The environment you grow up in can have a huge influence on how you turn out. That applies to people, and to stem cells too. Now a new study has identified 60 proteins that can have a big impact on how cells react to the world around them, and how they communicate with each other.

Just as it is easier for us to move across firm ground than it is to slosh our way through a soggy, muddy field, it’s easier for stem cells to move smoothly and quickly over a solid surface than over a soft, giving surface. This is particularly true for tumor cells, which move much faster on a hard surface than any other kind.

It’s not just speed that is affected by the kind of surface you place stem cells on. For example certain stem cells placed on a hard surface will specialize and turn into bone, whereas if you place those same cells on a very soft surface they will turn into nerve cells.

The problem is we didn’t know much about why that was the case, we didn’t understand the mechanism at play that caused those cells to behave that way.

Now we do.

A team at the University of Manchester in England tackled this problem by researching integrins; these are receptors that are responsible for cell-to-cell communication, cell growth and function.
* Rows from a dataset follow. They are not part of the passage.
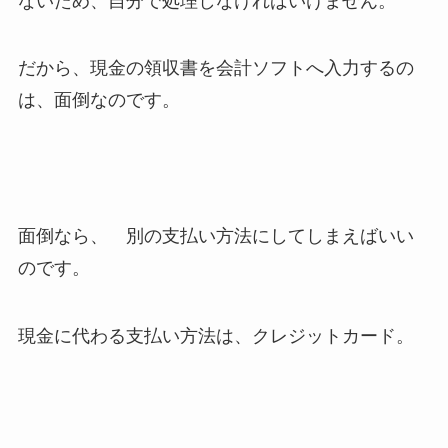
ないため、自分で処理しなければいけません。
だから、現金の領収書を会計ソフトへ入力するの
は、面倒なのです。
面倒なら、 別の支払い方法にしてしまえばいい
のです。
現金に代わる支払い方法は、クレジットカード。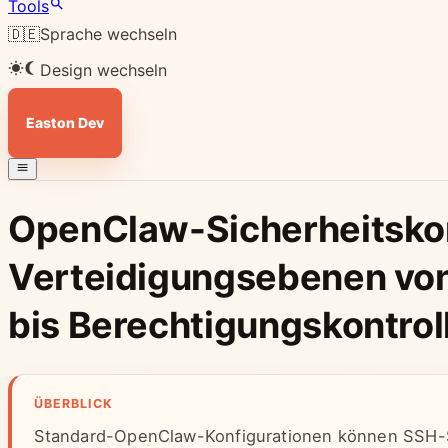
Tools
🇩🇪
Sprache wechseln
Design wechseln
Easton Dev
OpenClaw-Sicherheitskon
Verteidigungsebenen vo
bis Berechtigungskontrol
ÜBERBLICK
Standard-OpenClaw-Konfigurationen können SSH-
Integrins are typically found at the surfaces and edges of cells and provide proteins with a convenient place to hang out when they interact with the world around them.

The researchers looked at 2400 examples of these integrin-protein clusters and, using mass spectrometry, narrowed their search down to 60 proteins that they identified as being essential in linking information from the integrins to the rest of the cellular world.

The work was published in Nature Cell Biology. In an accompanying news release Dr. Jon Humphries, one of the lead researchers, talked about the significance of the work:

“Understanding how cells sense their environment is an important step in understanding how, for example, cancer cells move or how stem cells take on different jobs.”

His colleague, Professor Martin Humphries, says understanding how cells sense where they are and how to behave gives us new insights into how we can use that knowledge to better control their movement:

“Our findings on how cells sense their environment have unlocked an important key to understanding how we can persuade cells to form different tissues and how we might stop cell movement in diseases such as cancer.”